Personal information
- Full name: Jacques Bonnevay
- Date of birth: 1 June 1961 (age 63)
- Place of birth: Le Coteau, France
- Position(s): Defender

Team information
- Current team: Saint-Étienne (assistant)

Senior career*
- Years: Team / Apps / (Gls)
- 1976–1985: Sochaux / 146 / (1)
- 1985–1987: Marseille / 62 / (3)
- 1987–1988: Le Havre / 24 / (1)
- 1988–1991: Nice / 89 / (0)
- 1991–1993: Red Star / 30 / (1)
- Total:  / 351 / (6)

Managerial career
- 1996–1997: Nancy (assistant)
- 1999–2002: Beauvais
- 2002: Troyes
- 2003–2004: Angers
- 2004–2005: Wydad Casablanca
- 2007–2008: Chamois Niortais
- 2009–2010: Nantes B
- 2012–2014: Niger (assistant)
- 2014: Trabzonspor (assistant)
- 2015–2018: Japan (assistant)
- 2018–2019: Leicester City (assistant)
- 2019–: Saint-Étienne (assistant)

= Jacky Bonnevay =

French footballer and coach (born 1961)

Jacques "Jacky" Bonnevay (born 1 June 1961) is a French football coach and former player, who is assistant manager of Saint-Étienne.

==Playing career==
Bonnevay was born in Le Coteau, Loire. He played for Sochaux, Marseille, Le Havre, Nice and Red Star.

==Coaching career==
After his playing career, he became a coach with AS Beauvais, Troyes, Angers, Wydad Casablanca and Chamois Niortais. He joined Nantes in June 2009 as the reserve team manager. He left at the end of the 2009–10 season.

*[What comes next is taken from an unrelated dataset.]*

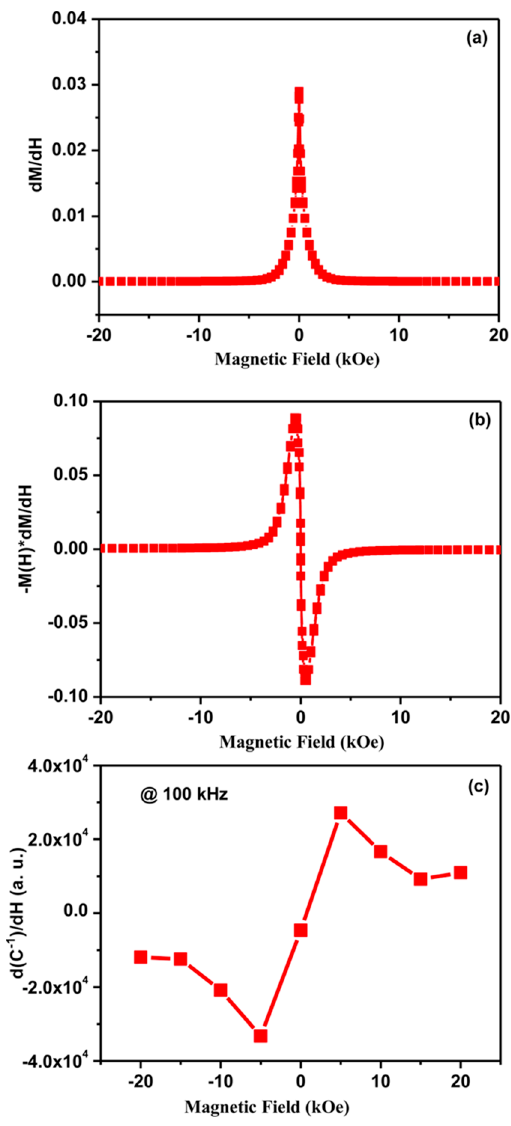
Figure 7. Magnetic field dependence of ( a ) dM / dH ( b ) M( dM / dH ), and ( c ) dC − 1 / dH of PC2 composite. Figure reproduced with permission from [22] .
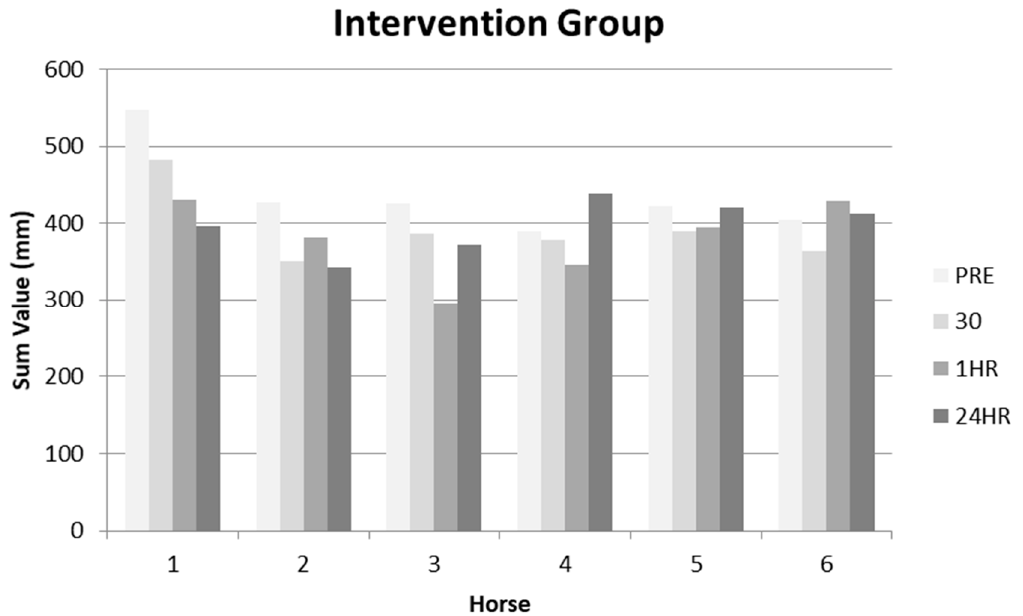
Figure 3. Summed data for the intervention group at time periods: before (PRE), thirty minutes, one hour and twenty ‐ four hours after DME.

From October 2012 to the summer 2014, Bonnevay worked as the assistant manager of the Niger national team. He then joined Trabzonspor under manager Vahid Halilhodžić as his assistant. The duo was fired after only four months. From March 2015 to April 2018, Bonnevay once again worked under Vahid Halilhodžić as his assistant for the Japan national team.

On 30 June 2018, he was announced as assistant manager to Claude Puel at Leicester City, following a restructure of the coaching staff at the club. On 24 February 2019, he left Leicester City following the sacking of manager Claude Puel. On 4 October 2019, Bonnevay once again followed Claude Puel, this time to Saint-Ètienne.